Texto apresentado
········

De todo o modo, releve-se que o conceito de honra tem sido definido e valorado de modos diferentes consoante a concepção (fáctica ou normativa) que dela se tenha.

Assim, e de acordo com a concepção fáctica de honra, esta consiste no juízo valorativo que cada pessoa faz de si mesma, corrigido pelo critério do sentimento médio de honra tido pela comunidade em que se insere, ou na avaliação que os outros fazem sobre ela e que, de acordo com este sentido objectivo, equivale à consideração, ao bom nome, à reputação de que uma pessoa goza no contexto social envolvente.

Por outro lado, a concepção normativa de honra caracteriza-a como um aspecto da personalidade de cada indivíduo, que lhe pertence pelo simples facto de ser pessoa e ter direito à sua dignidade, aliado também ao valor social de que a pessoa goza no contexto das relações sociais em que se insere.

Na realidade, e na medida em que ambas as concepções apresentam dificuldades e fragilidades, que nos dispensamos aqui de enunciar, a doutrina que veio a consagrar-se dominante parte da concepção normativa de honra mas tempera-a com a sua vertente fáctica, definindo a honra como um bem jurídico complexo que inclui, quer o valor pessoal ou interior de cada indivíduo, radicado na sua dignidade, quer a sua própria reputação ou consideração exterior (neste sentido, JOSÉ FARIA COSTA, ob. sit.).

Quanto aos elementos objectivos do tipo, podemos com segurança afirmar que os mesmos se vertem na ofensa propriamente dita, ou seja na imputação de factos ofensivos da honra ou da consideração, sendo certo que tal imputação tem de ser feita directamente à pessoa visada.

Bem assim, as palavras utilizadas têm necessariamente de ser tidas como obscenas e ofensivas no contexto social em que o lesado se insere.

Além disso, hão-de ser expressões cujo uso não seja quotidiano e tido como normal e aceitável nesse mesmo meio, e nas relações entre o ofensor e o ofendido.

········

Lista de tarefas
**A)** Segundo o texto sobre o conceito de honra, como é que a doutrina dominante define a honra?
**B)** Atualize o texto sobre o conceito de honra desde "De todo o modo, releve-se" até "dela se tenha.", trocando "valorado" por "avaliado".

Material fornecido
········

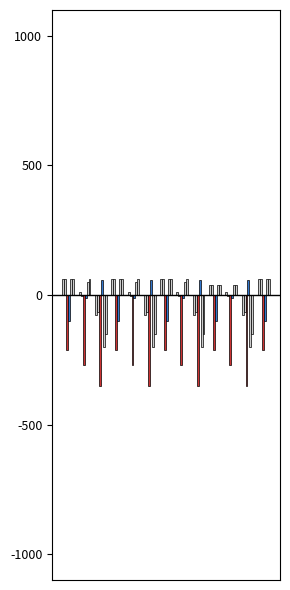

Are the bars grouped side by side (vs. stacked)?

Yes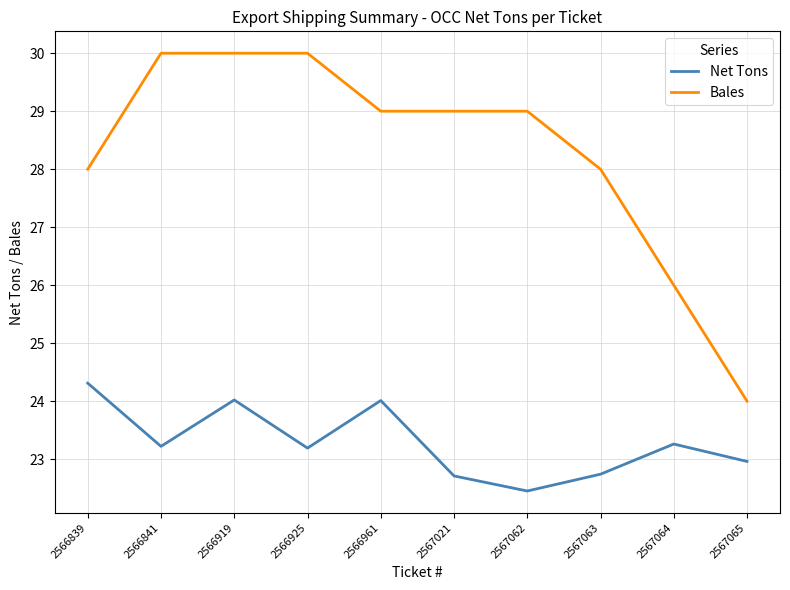

What is the total value across all series at 2566925?

53.2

········

Respostas do exercício
**A)** Como um bem jurídico complexo que inclui o valor pessoal ou interior de cada indivíduo, radicado na sua dignidade, e a sua própria reputação ou consideração exterior.

**B)**
De todo o modo, releve-se que o conceito de honra tem sido definido e avaliado de modos diferentes consoante a concepção (fáctica ou normativa) que dela se tenha.